Gotas, goles e garrafas

É do veneno que se faz o antídoto?

Gotas de felicidade: os pés quentes sobrepostos ao fim das pernas entrelaçadas coextensivas aos corpos abraçados de lado, testa de um na nuca do outro. Manhã fria de outono dentro e fora do quarto. Primavera no interior e na superfície dos corpos. Surpresas de fim de dia – uma flor, um vinho chileno, um beijo cinematográfico. Uma esporrada na cara, é presente? Frases que colonizam o futuro – “quer casar comigo quando tu voltar?” – planos que colonizam o futuro – “eu não vou embora, eu volto, e quando eu voltar a gente pode viajar”. Um relógio anda mais rápido que outro, um é mais urgente que o outro.
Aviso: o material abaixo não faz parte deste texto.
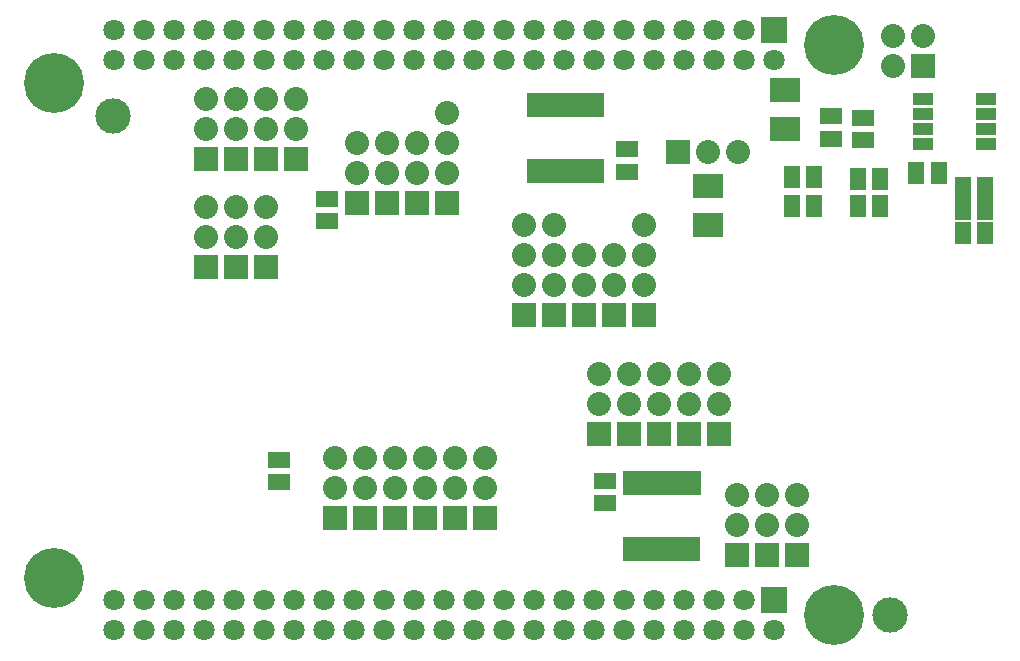
<source format=gts>
G04 (created by PCBNEW (2013-05-31 BZR 4019)-stable) date 7/12/2014 5:45:34 PM*
%MOIN*%
G04 Gerber Fmt 3.4, Leading zero omitted, Abs format*
%FSLAX34Y34*%
G01*
G70*
G90*
G04 APERTURE LIST*
%ADD10C,0.00590551*%
%ADD11R,0.0298425X0.0810236*%
%ADD12R,0.1X0.08*%
%ADD13R,0.055X0.075*%
%ADD14R,0.075X0.055*%
%ADD15R,0.08X0.08*%
%ADD16C,0.08*%
%ADD17C,0.11811*%
%ADD18R,0.065X0.04*%
%ADD19C,0.2*%
%ADD20R,0.085X0.085*%
%ADD21C,0.0712*%
G04 APERTURE END LIST*
G54D10*
G54D11*
X18138Y-5452D03*
X18404Y-5452D03*
X18660Y-5452D03*
X18916Y-5452D03*
X19172Y-5452D03*
X19427Y-5452D03*
X19683Y-5452D03*
X19939Y-5452D03*
X20195Y-5452D03*
X20451Y-5452D03*
X20451Y-3247D03*
X20195Y-3247D03*
X19939Y-3247D03*
X19683Y-3247D03*
X19427Y-3247D03*
X19172Y-3247D03*
X18916Y-3247D03*
X18660Y-3247D03*
X18404Y-3247D03*
X18148Y-3247D03*
X23661Y-15847D03*
X23395Y-15847D03*
X23139Y-15847D03*
X22883Y-15847D03*
X22627Y-15847D03*
X22372Y-15847D03*
X22116Y-15847D03*
X21860Y-15847D03*
X21604Y-15847D03*
X21348Y-15847D03*
X21348Y-18052D03*
X21604Y-18052D03*
X21860Y-18052D03*
X22116Y-18052D03*
X22372Y-18052D03*
X22627Y-18052D03*
X22883Y-18052D03*
X23139Y-18052D03*
X23395Y-18052D03*
X23651Y-18052D03*
G54D12*
X24050Y-7250D03*
X24050Y-5950D03*
G54D13*
X30975Y-5500D03*
X31725Y-5500D03*
G54D14*
X20600Y-16525D03*
X20600Y-15775D03*
X21350Y-4725D03*
X21350Y-5475D03*
X9750Y-15825D03*
X9750Y-15075D03*
X11350Y-6375D03*
X11350Y-7125D03*
G54D13*
X26825Y-6600D03*
X27575Y-6600D03*
X27575Y-5650D03*
X26825Y-5650D03*
G54D14*
X29200Y-4425D03*
X29200Y-3675D03*
X28150Y-4375D03*
X28150Y-3625D03*
G54D13*
X32525Y-6720D03*
X33275Y-6720D03*
X32525Y-7500D03*
X33275Y-7500D03*
X32525Y-6000D03*
X33275Y-6000D03*
G54D15*
X18900Y-10250D03*
G54D16*
X18900Y-9250D03*
X18900Y-8250D03*
X18900Y-7250D03*
G54D15*
X15350Y-6500D03*
G54D16*
X15350Y-5500D03*
X15350Y-4500D03*
X15350Y-3500D03*
G54D15*
X21900Y-10250D03*
G54D16*
X21900Y-9250D03*
X21900Y-8250D03*
X21900Y-7250D03*
G54D15*
X17900Y-10250D03*
G54D16*
X17900Y-9250D03*
X17900Y-8250D03*
X17900Y-7250D03*
G54D15*
X20900Y-10250D03*
G54D16*
X20900Y-9250D03*
X20900Y-8250D03*
G54D15*
X23400Y-14200D03*
G54D16*
X23400Y-13200D03*
X23400Y-12200D03*
G54D15*
X24400Y-14200D03*
G54D16*
X24400Y-13200D03*
X24400Y-12200D03*
G54D15*
X27000Y-18250D03*
G54D16*
X27000Y-17250D03*
X27000Y-16250D03*
G54D15*
X26000Y-18250D03*
G54D16*
X26000Y-17250D03*
X26000Y-16250D03*
G54D15*
X25000Y-18250D03*
G54D16*
X25000Y-17250D03*
X25000Y-16250D03*
G54D15*
X11600Y-17000D03*
G54D16*
X11600Y-16000D03*
X11600Y-15000D03*
G54D15*
X12600Y-17000D03*
G54D16*
X12600Y-16000D03*
X12600Y-15000D03*
G54D15*
X13600Y-17000D03*
G54D16*
X13600Y-16000D03*
X13600Y-15000D03*
G54D15*
X14600Y-17000D03*
G54D16*
X14600Y-16000D03*
X14600Y-15000D03*
G54D15*
X15600Y-17000D03*
G54D16*
X15600Y-16000D03*
X15600Y-15000D03*
G54D15*
X16600Y-17000D03*
G54D16*
X16600Y-16000D03*
X16600Y-15000D03*
G54D15*
X7300Y-5050D03*
G54D16*
X7300Y-4050D03*
X7300Y-3050D03*
G54D15*
X9300Y-5050D03*
G54D16*
X9300Y-4050D03*
X9300Y-3050D03*
G54D15*
X7310Y-8650D03*
G54D16*
X7310Y-7650D03*
X7310Y-6650D03*
G54D15*
X8300Y-8650D03*
G54D16*
X8300Y-7650D03*
X8300Y-6650D03*
G54D15*
X10300Y-5050D03*
G54D16*
X10300Y-4050D03*
X10300Y-3050D03*
G54D15*
X9300Y-8650D03*
G54D16*
X9300Y-7650D03*
X9300Y-6650D03*
G54D15*
X13350Y-6500D03*
G54D16*
X13350Y-5500D03*
X13350Y-4500D03*
G54D15*
X14350Y-6500D03*
G54D16*
X14350Y-5500D03*
X14350Y-4500D03*
G54D15*
X19900Y-10250D03*
G54D16*
X19900Y-9250D03*
X19900Y-8250D03*
G54D15*
X20400Y-14200D03*
G54D16*
X20400Y-13200D03*
X20400Y-12200D03*
G54D15*
X21400Y-14200D03*
G54D16*
X21400Y-13200D03*
X21400Y-12200D03*
G54D15*
X22400Y-14200D03*
G54D16*
X22400Y-13200D03*
X22400Y-12200D03*
G54D15*
X8300Y-5050D03*
G54D16*
X8300Y-4050D03*
X8300Y-3050D03*
G54D15*
X31220Y-1930D03*
G54D16*
X30220Y-1930D03*
X31220Y-930D03*
X30220Y-930D03*
G54D17*
X30100Y-20250D03*
X4200Y-3600D03*
G54D18*
X31220Y-4540D03*
X33320Y-4540D03*
X31220Y-4040D03*
X31220Y-3540D03*
X31220Y-3040D03*
X33320Y-4040D03*
X33320Y-3540D03*
X33320Y-3040D03*
G54D15*
X12350Y-6500D03*
G54D16*
X12350Y-5500D03*
X12350Y-4500D03*
G54D15*
X23050Y-4800D03*
G54D16*
X24050Y-4800D03*
X25050Y-4800D03*
G54D12*
X26600Y-4050D03*
X26600Y-2750D03*
G54D19*
X2250Y-2500D03*
X28250Y-1250D03*
X28250Y-20250D03*
X2250Y-19000D03*
G54D20*
X26250Y-750D03*
G54D21*
X26250Y-1750D03*
X25250Y-750D03*
X25250Y-1750D03*
X24250Y-750D03*
X24250Y-1750D03*
X23250Y-750D03*
X23250Y-1750D03*
X22250Y-750D03*
X22250Y-1750D03*
X21250Y-750D03*
X21250Y-1750D03*
X20250Y-750D03*
X20250Y-1750D03*
X19250Y-750D03*
X19250Y-1750D03*
X18250Y-750D03*
X18250Y-1750D03*
X17250Y-750D03*
X17250Y-1750D03*
X16250Y-750D03*
X16250Y-1750D03*
X15250Y-750D03*
X15250Y-1750D03*
X14250Y-750D03*
X14250Y-1750D03*
X13250Y-750D03*
X13250Y-1750D03*
X12250Y-750D03*
X12250Y-1750D03*
X11250Y-750D03*
X11250Y-1750D03*
X10250Y-750D03*
X10250Y-1750D03*
X9250Y-750D03*
X9250Y-1750D03*
X8250Y-750D03*
X8250Y-1750D03*
X7250Y-750D03*
X7250Y-1750D03*
X6250Y-750D03*
X6250Y-1750D03*
X5250Y-750D03*
X5250Y-1750D03*
X4250Y-750D03*
X4250Y-1750D03*
G54D20*
X26250Y-19750D03*
G54D21*
X26250Y-20750D03*
X25250Y-19750D03*
X25250Y-20750D03*
X24250Y-19750D03*
X24250Y-20750D03*
X23250Y-19750D03*
X23250Y-20750D03*
X22250Y-19750D03*
X22250Y-20750D03*
X21250Y-19750D03*
X21250Y-20750D03*
X20250Y-19750D03*
X20250Y-20750D03*
X19250Y-19750D03*
X19250Y-20750D03*
X18250Y-19750D03*
X18250Y-20750D03*
X17250Y-19750D03*
X17250Y-20750D03*
X16250Y-19750D03*
X16250Y-20750D03*
X15250Y-19750D03*
X15250Y-20750D03*
X14250Y-19750D03*
X14250Y-20750D03*
X13250Y-19750D03*
X13250Y-20750D03*
X12250Y-19750D03*
X12250Y-20750D03*
X11250Y-19750D03*
X11250Y-20750D03*
X10250Y-19750D03*
X10250Y-20750D03*
X9250Y-19750D03*
X9250Y-20750D03*
X8250Y-19750D03*
X8250Y-20750D03*
X7250Y-19750D03*
X7250Y-20750D03*
X6250Y-19750D03*
X6250Y-20750D03*
X5250Y-19750D03*
X5250Y-20750D03*
X4250Y-19750D03*
X4250Y-20750D03*
G54D13*
X29025Y-6600D03*
X29775Y-6600D03*
X29775Y-5700D03*
X29025Y-5700D03*
M02*

</source>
Um seca a louça que o outro lava, e eventualmente quebra uma taça; risadas soltas de um sobre o jeito desastrado do outro.
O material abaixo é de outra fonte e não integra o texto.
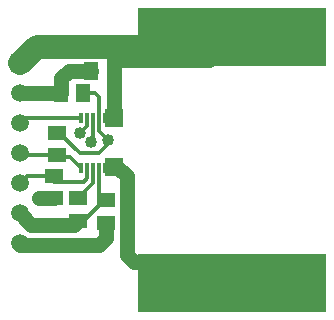
<source format=gbr>
G04 DipTrace 3.2.0.1*
G04 Top.gbr*
%MOMM*%
G04 #@! TF.FileFunction,Copper,L1,Top*
G04 #@! TF.Part,Single*
G04 #@! TA.AperFunction,Conductor*
%ADD13C,0.305*%
%ADD14C,0.33*%
%ADD15C,1.3*%
%ADD16C,2.0*%
%ADD19R,16.0X5.0*%
%ADD21R,0.305X0.889*%
%ADD22R,1.5X1.3*%
%ADD23R,1.3X1.5*%
%ADD24R,1.5X1.5*%
G04 #@! TA.AperFunction,ComponentPad*
%ADD25C,1.5*%
G04 #@! TA.AperFunction,ViaPad*
%ADD26C,1.016*%
%FSLAX35Y35*%
G04*
G71*
G90*
G75*
G01*
G04 Top*
%LPD*%
X913414Y1262707D2*
D13*
X945163D1*
D14*
X972147D1*
X988020Y1278580D1*
D15*
X1019767D1*
X1099133Y1199213D1*
Y532533D1*
X1162627Y469040D1*
X1812840D1*
X1988040Y293840D1*
X194353Y2151613D2*
D16*
X337213Y2294473D1*
X1908673D1*
X1988040Y2373840D1*
X988020Y2088120D2*
D15*
Y2183360D1*
X1797560D1*
X1988040Y2373840D1*
X913414Y1691507D2*
D13*
X988020Y1691287D1*
D15*
Y2088120D1*
X713413Y1691507D2*
D13*
X681663D1*
D14*
X242247D1*
X194353Y1643613D1*
Y627613D2*
D15*
Y611900D1*
X861033D1*
X924527Y675393D1*
Y802860D1*
X543567Y1897640D2*
X194380D1*
X194353Y1897613D1*
X798020Y2088120D2*
X607060D1*
X543567Y2024627D1*
Y1897640D1*
X353087Y1008733D2*
X480073D1*
X713413Y1262707D2*
D13*
X618173Y1357947D1*
D14*
X511820D1*
Y1374300D1*
X209667D1*
X194353Y1389613D1*
X763413Y1262707D2*
D13*
Y1180960D1*
D14*
X734047Y1151593D1*
X480073D1*
Y1198733D1*
X257473D1*
X194353Y1135613D1*
X863413Y1262707D2*
D13*
Y1201757D1*
D14*
Y1053973D1*
X924527Y992860D1*
X686427Y818253D2*
X734047D1*
X908653Y992860D1*
X924527D1*
X194353Y881613D2*
D15*
X289460Y786507D1*
X654680D1*
X686427Y818253D1*
X813413Y1262707D2*
D13*
Y1201757D1*
D14*
Y1135240D1*
X686427Y1008253D1*
X863413Y1691507D2*
D13*
Y1752457D1*
D14*
Y1863513D1*
X829287Y1897640D1*
X733567D1*
X863413Y1691507D2*
D13*
Y1630557D1*
D14*
Y1577793D1*
X940400Y1500807D1*
Y1469060D1*
X861033Y1389693D1*
X702300D1*
X527693Y1564300D1*
X511820D1*
X813413Y1691507D2*
D13*
Y1630557D1*
D14*
Y1500807D1*
X797540Y1484933D1*
X763413Y1691507D2*
D13*
Y1630557D1*
D14*
Y1625413D1*
X702300Y1564300D1*
D26*
X353087Y1008733D3*
X797540Y1484933D3*
X702300Y1564300D3*
X940400Y1500807D3*
D19*
X1988040Y2373840D3*
Y293840D3*
D21*
X813414Y1262707D3*
X863414D3*
X913414D3*
X763414D3*
X713414D3*
X813414Y1691507D3*
X863414D3*
X913414D3*
X763414D3*
X713414D3*
D22*
X511820Y1564300D3*
Y1374300D3*
D23*
X543567Y1897640D3*
X733567D3*
D22*
X480073Y1008733D3*
Y1198733D3*
X686427Y818253D3*
Y1008253D3*
X924527Y992860D3*
Y802860D3*
D24*
X194353Y2151613D3*
D25*
Y1897613D3*
Y1643613D3*
Y1389613D3*
Y1135613D3*
Y881613D3*
Y627613D3*
D23*
X988020Y2088120D3*
X798020D3*
D24*
X988020Y1691287D3*
Y1278580D3*
M02*

</source>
Goles de desgosto: que coisa estranha essa vontade de apagamento, vontade de assepsia que um tem do passado do outro. Desejo de fazer o passado deletar, fazer as histórias e as cenas passadas desaparecerem e, ao mesmo tempo, desejo de raspar o verniz do corpo do outro para transformá-lo em superfície lisa e virgem de inscrição somente – e tão somente – do presente que estamos vivendo. Ciúmes, flecha negra, raiva e desrazão. Se um é neurótico e se contamina com as realidades que ele próprio cria para justificar sua obsessão desmedida pela traição, o outro silencia sob a égide da suspeita constante de estar sendo vigiado pela catástrofe que um dia acometeu toda sua vontade de estabilidade. O monstro de um come o rabo do monstro do outro, e se preservam. Se um come o cu do outro, isso também não é vontade de ferir, de rasgar o corpo do outro?